- _SET PROBLEM_
Reproduce every line of the records below, keeping each word, spelling and line unchanged.

- _MATERIAL FOR THE TASK_
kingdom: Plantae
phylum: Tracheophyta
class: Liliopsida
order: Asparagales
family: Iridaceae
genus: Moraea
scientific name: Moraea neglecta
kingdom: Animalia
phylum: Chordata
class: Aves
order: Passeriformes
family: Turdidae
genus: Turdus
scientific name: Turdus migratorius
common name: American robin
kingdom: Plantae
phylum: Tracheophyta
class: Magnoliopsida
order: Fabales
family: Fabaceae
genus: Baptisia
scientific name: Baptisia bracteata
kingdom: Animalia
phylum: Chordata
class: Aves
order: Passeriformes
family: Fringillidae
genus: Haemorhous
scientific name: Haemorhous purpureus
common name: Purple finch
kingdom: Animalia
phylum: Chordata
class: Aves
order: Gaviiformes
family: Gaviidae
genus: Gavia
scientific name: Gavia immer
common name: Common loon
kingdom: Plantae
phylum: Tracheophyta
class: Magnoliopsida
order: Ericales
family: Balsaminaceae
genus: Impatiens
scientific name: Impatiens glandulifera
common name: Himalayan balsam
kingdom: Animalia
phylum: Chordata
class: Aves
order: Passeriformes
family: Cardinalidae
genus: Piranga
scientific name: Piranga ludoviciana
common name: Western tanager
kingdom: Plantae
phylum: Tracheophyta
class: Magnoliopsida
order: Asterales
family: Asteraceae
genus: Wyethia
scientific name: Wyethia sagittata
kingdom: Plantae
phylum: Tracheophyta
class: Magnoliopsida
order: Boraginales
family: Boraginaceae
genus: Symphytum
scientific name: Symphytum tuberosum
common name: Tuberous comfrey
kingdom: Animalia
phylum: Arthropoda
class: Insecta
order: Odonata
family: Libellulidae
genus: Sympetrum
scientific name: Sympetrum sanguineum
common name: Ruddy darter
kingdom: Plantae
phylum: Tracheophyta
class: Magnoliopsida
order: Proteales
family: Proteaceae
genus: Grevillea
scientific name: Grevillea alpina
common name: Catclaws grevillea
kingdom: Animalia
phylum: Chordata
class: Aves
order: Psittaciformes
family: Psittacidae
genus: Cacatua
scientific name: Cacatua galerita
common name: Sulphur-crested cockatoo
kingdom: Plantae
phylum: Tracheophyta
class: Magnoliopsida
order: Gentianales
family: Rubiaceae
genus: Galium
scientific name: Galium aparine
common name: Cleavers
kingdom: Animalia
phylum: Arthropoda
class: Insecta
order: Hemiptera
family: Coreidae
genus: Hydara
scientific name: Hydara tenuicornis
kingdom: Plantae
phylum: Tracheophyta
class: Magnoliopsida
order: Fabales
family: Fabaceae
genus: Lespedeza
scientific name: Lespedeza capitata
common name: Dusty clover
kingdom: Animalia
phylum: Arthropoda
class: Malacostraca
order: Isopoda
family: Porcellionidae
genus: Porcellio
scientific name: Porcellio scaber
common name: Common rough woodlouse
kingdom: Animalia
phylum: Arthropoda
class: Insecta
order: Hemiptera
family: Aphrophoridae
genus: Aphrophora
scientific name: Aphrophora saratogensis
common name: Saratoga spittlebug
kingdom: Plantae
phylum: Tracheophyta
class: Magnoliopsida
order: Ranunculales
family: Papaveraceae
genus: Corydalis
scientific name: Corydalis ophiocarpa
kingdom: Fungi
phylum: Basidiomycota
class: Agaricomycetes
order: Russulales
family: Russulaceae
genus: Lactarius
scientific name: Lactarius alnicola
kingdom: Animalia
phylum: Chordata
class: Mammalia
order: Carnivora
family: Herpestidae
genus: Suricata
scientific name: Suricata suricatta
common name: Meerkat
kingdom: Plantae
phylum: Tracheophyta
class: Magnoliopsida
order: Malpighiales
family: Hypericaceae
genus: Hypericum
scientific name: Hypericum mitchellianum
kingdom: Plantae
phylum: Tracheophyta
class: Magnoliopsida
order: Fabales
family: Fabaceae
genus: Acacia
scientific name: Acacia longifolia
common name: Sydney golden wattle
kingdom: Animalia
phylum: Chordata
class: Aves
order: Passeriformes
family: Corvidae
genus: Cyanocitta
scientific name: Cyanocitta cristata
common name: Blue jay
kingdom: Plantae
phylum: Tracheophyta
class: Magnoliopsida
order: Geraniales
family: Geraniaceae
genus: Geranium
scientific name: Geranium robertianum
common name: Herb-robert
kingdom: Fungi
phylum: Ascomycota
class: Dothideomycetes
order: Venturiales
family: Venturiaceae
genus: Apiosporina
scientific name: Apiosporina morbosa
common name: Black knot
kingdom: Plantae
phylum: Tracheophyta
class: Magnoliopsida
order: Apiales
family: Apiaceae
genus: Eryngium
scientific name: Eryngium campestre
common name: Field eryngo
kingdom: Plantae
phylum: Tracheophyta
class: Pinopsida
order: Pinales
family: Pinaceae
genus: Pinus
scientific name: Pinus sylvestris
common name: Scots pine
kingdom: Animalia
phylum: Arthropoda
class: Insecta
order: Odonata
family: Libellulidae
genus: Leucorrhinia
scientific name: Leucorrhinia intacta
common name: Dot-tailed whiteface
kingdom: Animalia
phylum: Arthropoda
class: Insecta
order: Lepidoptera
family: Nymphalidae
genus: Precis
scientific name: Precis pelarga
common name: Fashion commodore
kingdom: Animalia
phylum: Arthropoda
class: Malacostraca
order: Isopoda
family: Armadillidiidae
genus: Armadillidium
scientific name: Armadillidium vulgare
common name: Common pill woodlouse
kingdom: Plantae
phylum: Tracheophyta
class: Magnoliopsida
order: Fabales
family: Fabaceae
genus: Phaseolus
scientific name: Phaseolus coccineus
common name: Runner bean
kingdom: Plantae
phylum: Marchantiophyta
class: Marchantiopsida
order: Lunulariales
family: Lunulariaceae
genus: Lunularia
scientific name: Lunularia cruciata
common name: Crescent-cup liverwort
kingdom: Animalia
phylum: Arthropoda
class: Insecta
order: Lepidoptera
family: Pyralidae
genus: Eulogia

- _TASK SOLUTION_
kingdom: Plantae
phylum: Tracheophyta
class: Liliopsida
order: Asparagales
family: Iridaceae
genus: Moraea
scientific name: Moraea neglecta
kingdom: Animalia
phylum: Chordata
class: Aves
order: Passeriformes
family: Turdidae
genus: Turdus
scientific name: Turdus migratorius
common name: American robin
kingdom: Plantae
phylum: Tracheophyta
class: Magnoliopsida
order: Fabales
family: Fabaceae
genus: Baptisia
scientific name: Baptisia bracteata
kingdom: Animalia
phylum: Chordata
class: Aves
order: Passeriformes
family: Fringillidae
genus: Haemorhous
scientific name: Haemorhous purpureus
common name: Purple finch
kingdom: Animalia
phylum: Chordata
class: Aves
order: Gaviiformes
family: Gaviidae
genus: Gavia
scientific name: Gavia immer
common name: Common loon
kingdom: Plantae
phylum: Tracheophyta
class: Magnoliopsida
order: Ericales
family: Balsaminaceae
genus: Impatiens
scientific name: Impatiens glandulifera
common name: Himalayan balsam
kingdom: Animalia
phylum: Chordata
class: Aves
order: Passeriformes
family: Cardinalidae
genus: Piranga
scientific name: Piranga ludoviciana
common name: Western tanager
kingdom: Plantae
phylum: Tracheophyta
class: Magnoliopsida
order: Asterales
family: Asteraceae
genus: Wyethia
scientific name: Wyethia sagittata
kingdom: Plantae
phylum: Tracheophyta
class: Magnoliopsida
order: Boraginales
family: Boraginaceae
genus: Symphytum
scientific name: Symphytum tuberosum
common name: Tuberous comfrey
kingdom: Animalia
phylum: Arthropoda
class: Insecta
order: Odonata
family: Libellulidae
genus: Sympetrum
scientific name: Sympetrum sanguineum
common name: Ruddy darter
kingdom: Plantae
phylum: Tracheophyta
class: Magnoliopsida
order: Proteales
family: Proteaceae
genus: Grevillea
scientific name: Grevillea alpina
common name: Catclaws grevillea
kingdom: Animalia
phylum: Chordata
class: Aves
order: Psittaciformes
family: Psittacidae
genus: Cacatua
scientific name: Cacatua galerita
common name: Sulphur-crested cockatoo
kingdom: Plantae
phylum: Tracheophyta
class: Magnoliopsida
order: Gentianales
family: Rubiaceae
genus: Galium
scientific name: Galium aparine
common name: Cleavers
kingdom: Animalia
phylum: Arthropoda
class: Insecta
order: Hemiptera
family: Coreidae
genus: Hydara
scientific name: Hydara tenuicornis
kingdom: Plantae
phylum: Tracheophyta
class: Magnoliopsida
order: Fabales
family: Fabaceae
genus: Lespedeza
scientific name: Lespedeza capitata
common name: Dusty clover
kingdom: Animalia
phylum: Arthropoda
class: Malacostraca
order: Isopoda
family: Porcellionidae
genus: Porcellio
scientific name: Porcellio scaber
common name: Common rough woodlouse
kingdom: Animalia
phylum: Arthropoda
class: Insecta
order: Hemiptera
family: Aphrophoridae
genus: Aphrophora
scientific name: Aphrophora saratogensis
common name: Saratoga spittlebug
kingdom: Plantae
phylum: Tracheophyta
class: Magnoliopsida
order: Ranunculales
family: Papaveraceae
genus: Corydalis
scientific name: Corydalis ophiocarpa
kingdom: Fungi
phylum: Basidiomycota
class: Agaricomycetes
order: Russulales
family: Russulaceae
genus: Lactarius
scientific name: Lactarius alnicola
kingdom: Animalia
phylum: Chordata
class: Mammalia
order: Carnivora
family: Herpestidae
genus: Suricata
scientific name: Suricata suricatta
common name: Meerkat
kingdom: Plantae
phylum: Tracheophyta
class: Magnoliopsida
order: Malpighiales
family: Hypericaceae
genus: Hypericum
scientific name: Hypericum mitchellianum
kingdom: Plantae
phylum: Tracheophyta
class: Magnoliopsida
order: Fabales
family: Fabaceae
genus: Acacia
scientific name: Acacia longifolia
common name: Sydney golden wattle
kingdom: Animalia
phylum: Chordata
class: Aves
order: Passeriformes
family: Corvidae
genus: Cyanocitta
scientific name: Cyanocitta cristata
common name: Blue jay
kingdom: Plantae
phylum: Tracheophyta
class: Magnoliopsida
order: Geraniales
family: Geraniaceae
genus: Geranium
scientific name: Geranium robertianum
common name: Herb-robert
kingdom: Fungi
phylum: Ascomycota
class: Dothideomycetes
order: Venturiales
family: Venturiaceae
genus: Apiosporina
scientific name: Apiosporina morbosa
common name: Black knot
kingdom: Plantae
phylum: Tracheophyta
class: Magnoliopsida
order: Apiales
family: Apiaceae
genus: Eryngium
scientific name: Eryngium campestre
common name: Field eryngo
kingdom: Plantae
phylum: Tracheophyta
class: Pinopsida
order: Pinales
family: Pinaceae
genus: Pinus
scientific name: Pinus sylvestris
common name: Scots pine
kingdom: Animalia
phylum: Arthropoda
class: Insecta
order: Odonata
family: Libellulidae
genus: Leucorrhinia
scientific name: Leucorrhinia intacta
common name: Dot-tailed whiteface
kingdom: Animalia
phylum: Arthropoda
class: Insecta
order: Lepidoptera
family: Nymphalidae
genus: Precis
scientific name: Precis pelarga
common name: Fashion commodore
kingdom: Animalia
phylum: Arthropoda
class: Malacostraca
order: Isopoda
family: Armadillidiidae
genus: Armadillidium
scientific name: Armadillidium vulgare
common name: Common pill woodlouse
kingdom: Plantae
phylum: Tracheophyta
class: Magnoliopsida
order: Fabales
family: Fabaceae
genus: Phaseolus
scientific name: Phaseolus coccineus
common name: Runner bean
kingdom: Plantae
phylum: Marchantiophyta
class: Marchantiopsida
order: Lunulariales
family: Lunulariaceae
genus: Lunularia
scientific name: Lunularia cruciata
common name: Crescent-cup liverwort
kingdom: Animalia
phylum: Arthropoda
class: Insecta
order: Lepidoptera
family: Pyralidae
genus: Eulogia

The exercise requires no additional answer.